* Source text *
# Opossum with my bow



## bloodhound (Feb 11, 2011)

I woke up early this morning and decided to do a quick set before work... 30 minutes into my calling and this opossum comes waddling down the hill towards me... I seen it and had enough time to run back home and exchange my muzzleloader for my Parker bow...
The rest is history... When I got back to my setup the opossum was still coming and once he hit my call and couldn't figure out what was going on, I sent my arrow threw him... He was a definite breeder...


----------



## Bigdrowdy1 (Jan 29, 2010)

Thats is a big possum. Would that be your tree stand over your left shoulder? LOL


----------



## NIGHTGHOST (Feb 21, 2010)

i caught a possum tearing up my garage last year. i snuck up, opened the door and sent a goldtip right between the eyes. stuck him to a wood beam.


----------



## youngdon (Mar 10, 2010)

I bet that ruined his day.


----------



## On a call (Mar 3, 2010)

Hey MA........guess whats for dinner !

Nice shot sure tore him a new hole.


----------



## bloodhound (Feb 11, 2011)

* Exercises to complete *
1. According to the forum thread, what did the original poster exchange the muzzleloader for?
2. Retype the part of the forum thread starting at "## Bigdrowdy1 (Jan" and ending at "a wood beam.".
The entries are not needed for any of this work.

* Excerpted data *
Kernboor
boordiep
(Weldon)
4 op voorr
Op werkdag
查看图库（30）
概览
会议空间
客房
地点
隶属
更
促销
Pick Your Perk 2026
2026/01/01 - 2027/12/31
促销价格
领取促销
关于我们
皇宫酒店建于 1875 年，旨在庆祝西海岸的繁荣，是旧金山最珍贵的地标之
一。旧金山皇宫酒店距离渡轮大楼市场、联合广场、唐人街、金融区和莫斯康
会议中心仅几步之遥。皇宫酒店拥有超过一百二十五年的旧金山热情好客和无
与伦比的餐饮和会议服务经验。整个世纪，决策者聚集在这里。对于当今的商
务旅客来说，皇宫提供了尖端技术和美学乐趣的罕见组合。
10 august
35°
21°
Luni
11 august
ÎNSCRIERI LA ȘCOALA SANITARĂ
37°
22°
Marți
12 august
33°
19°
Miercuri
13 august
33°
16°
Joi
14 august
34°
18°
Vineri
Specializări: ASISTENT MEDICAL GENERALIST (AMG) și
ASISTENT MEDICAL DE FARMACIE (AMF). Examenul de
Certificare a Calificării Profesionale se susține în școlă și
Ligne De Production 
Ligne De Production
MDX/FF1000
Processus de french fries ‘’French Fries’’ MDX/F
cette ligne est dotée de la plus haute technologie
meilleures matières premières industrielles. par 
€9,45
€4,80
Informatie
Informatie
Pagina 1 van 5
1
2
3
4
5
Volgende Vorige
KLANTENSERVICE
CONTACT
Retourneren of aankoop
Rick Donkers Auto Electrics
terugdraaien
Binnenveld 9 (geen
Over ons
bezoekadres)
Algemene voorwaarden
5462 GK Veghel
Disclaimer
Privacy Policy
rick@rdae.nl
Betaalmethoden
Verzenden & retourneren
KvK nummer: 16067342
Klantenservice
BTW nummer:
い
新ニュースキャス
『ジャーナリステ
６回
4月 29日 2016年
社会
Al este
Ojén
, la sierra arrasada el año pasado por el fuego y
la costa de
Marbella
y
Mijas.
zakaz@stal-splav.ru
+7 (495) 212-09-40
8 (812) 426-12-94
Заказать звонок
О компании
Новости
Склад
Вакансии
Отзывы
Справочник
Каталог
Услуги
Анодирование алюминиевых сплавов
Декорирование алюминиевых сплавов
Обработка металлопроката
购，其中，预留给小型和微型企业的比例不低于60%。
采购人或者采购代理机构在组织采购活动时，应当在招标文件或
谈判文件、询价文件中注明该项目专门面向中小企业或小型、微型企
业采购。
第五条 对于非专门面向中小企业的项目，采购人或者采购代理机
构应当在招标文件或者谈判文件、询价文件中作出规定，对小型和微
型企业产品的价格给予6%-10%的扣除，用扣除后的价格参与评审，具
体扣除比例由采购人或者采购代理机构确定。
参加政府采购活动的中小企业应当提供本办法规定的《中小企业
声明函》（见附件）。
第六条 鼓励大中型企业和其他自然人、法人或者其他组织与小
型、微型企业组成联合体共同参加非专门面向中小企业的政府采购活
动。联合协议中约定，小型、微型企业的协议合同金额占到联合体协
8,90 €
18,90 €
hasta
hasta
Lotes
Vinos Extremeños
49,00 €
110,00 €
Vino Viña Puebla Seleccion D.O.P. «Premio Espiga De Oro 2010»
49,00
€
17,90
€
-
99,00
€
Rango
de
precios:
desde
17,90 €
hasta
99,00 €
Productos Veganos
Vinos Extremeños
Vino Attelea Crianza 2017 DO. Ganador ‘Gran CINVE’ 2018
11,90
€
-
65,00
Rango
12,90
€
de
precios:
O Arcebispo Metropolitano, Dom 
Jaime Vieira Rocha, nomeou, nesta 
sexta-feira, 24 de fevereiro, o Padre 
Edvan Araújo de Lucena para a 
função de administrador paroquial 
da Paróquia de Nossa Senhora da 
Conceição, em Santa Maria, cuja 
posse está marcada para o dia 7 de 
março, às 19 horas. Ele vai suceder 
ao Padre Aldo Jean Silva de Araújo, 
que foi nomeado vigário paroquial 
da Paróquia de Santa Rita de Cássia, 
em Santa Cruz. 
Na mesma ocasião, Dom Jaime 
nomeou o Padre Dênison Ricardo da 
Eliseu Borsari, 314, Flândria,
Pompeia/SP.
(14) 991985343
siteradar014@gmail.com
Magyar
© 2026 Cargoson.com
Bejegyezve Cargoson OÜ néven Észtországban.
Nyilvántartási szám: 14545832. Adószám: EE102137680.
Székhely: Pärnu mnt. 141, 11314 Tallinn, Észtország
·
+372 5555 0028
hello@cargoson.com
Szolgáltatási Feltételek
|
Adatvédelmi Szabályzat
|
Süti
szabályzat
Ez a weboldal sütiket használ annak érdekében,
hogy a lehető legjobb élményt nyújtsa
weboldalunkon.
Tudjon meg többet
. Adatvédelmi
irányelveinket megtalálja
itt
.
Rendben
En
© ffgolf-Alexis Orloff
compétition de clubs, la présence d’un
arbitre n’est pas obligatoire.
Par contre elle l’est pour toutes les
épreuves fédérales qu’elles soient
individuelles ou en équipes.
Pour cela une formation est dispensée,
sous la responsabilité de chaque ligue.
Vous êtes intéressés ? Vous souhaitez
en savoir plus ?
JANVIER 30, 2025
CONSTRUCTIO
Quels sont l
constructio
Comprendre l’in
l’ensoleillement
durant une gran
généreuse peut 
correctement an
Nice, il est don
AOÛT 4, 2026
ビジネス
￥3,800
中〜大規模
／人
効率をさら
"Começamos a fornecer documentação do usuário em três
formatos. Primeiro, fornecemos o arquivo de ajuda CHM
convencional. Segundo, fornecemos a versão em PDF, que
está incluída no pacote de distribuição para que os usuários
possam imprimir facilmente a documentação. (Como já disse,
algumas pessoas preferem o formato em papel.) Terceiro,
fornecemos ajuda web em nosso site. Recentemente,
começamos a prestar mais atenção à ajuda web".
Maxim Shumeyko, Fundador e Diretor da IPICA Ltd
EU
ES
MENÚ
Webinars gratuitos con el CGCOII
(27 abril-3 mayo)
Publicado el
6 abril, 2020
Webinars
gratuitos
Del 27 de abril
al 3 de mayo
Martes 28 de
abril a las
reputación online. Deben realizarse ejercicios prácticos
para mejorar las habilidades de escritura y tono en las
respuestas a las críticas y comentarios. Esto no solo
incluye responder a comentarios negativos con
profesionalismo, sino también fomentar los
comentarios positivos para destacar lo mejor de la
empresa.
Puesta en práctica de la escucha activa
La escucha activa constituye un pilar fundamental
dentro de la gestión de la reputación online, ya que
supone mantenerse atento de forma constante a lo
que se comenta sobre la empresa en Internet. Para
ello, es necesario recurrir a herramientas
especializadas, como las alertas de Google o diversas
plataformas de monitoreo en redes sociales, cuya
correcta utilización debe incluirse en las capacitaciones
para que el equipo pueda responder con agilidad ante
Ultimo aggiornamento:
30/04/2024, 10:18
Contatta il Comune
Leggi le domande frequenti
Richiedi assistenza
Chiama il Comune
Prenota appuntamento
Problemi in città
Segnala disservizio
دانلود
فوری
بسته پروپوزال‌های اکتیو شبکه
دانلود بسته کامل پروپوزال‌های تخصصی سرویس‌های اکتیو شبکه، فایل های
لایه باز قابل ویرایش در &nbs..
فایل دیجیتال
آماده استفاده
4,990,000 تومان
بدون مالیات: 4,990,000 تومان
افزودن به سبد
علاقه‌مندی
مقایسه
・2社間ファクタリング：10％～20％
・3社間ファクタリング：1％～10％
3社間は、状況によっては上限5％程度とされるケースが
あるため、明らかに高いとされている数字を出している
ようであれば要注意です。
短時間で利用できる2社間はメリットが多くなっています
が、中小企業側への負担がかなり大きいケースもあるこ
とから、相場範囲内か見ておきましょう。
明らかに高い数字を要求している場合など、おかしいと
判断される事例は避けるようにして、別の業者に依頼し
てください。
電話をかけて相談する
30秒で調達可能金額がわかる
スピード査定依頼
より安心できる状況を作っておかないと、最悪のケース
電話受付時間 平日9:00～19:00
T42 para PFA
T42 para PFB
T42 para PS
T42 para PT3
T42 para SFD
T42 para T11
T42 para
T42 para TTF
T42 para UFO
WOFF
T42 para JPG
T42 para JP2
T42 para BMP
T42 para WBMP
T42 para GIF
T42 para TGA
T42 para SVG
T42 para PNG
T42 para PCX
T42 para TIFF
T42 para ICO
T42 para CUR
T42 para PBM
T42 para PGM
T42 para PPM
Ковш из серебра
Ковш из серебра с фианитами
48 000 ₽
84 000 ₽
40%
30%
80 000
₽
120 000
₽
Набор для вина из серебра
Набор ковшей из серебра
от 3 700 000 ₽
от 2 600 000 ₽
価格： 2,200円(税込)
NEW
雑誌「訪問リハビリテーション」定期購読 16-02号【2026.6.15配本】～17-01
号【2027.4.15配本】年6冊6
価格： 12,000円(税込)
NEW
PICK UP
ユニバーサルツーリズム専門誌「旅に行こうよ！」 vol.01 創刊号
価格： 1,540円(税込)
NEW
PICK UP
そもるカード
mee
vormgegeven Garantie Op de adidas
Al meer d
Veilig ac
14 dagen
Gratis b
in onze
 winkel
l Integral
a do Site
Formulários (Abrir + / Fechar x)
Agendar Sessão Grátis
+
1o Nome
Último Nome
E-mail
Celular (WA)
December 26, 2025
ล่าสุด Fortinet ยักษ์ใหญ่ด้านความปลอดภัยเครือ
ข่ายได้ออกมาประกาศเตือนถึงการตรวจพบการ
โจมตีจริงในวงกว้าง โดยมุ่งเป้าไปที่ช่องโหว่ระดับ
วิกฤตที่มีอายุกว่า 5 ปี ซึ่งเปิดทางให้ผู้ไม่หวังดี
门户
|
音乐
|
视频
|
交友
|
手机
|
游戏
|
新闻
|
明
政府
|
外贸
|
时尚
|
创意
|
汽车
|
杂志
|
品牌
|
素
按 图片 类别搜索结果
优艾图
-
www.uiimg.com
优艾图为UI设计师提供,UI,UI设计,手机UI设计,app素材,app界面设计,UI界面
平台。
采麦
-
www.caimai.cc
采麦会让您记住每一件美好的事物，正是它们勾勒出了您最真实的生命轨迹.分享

* Activity answers *
1. A Parker bow.

2.
## Bigdrowdy1 (Jan 29, 2010)

Thats is a big possum. Would that be your tree stand over your left shoulder? LOL


----------



## NIGHTGHOST (Feb 21, 2010)

i caught a possum tearing up my garage last year. i snuck up, opened the door and sent a goldtip right between the eyes. stuck him to a wood beam.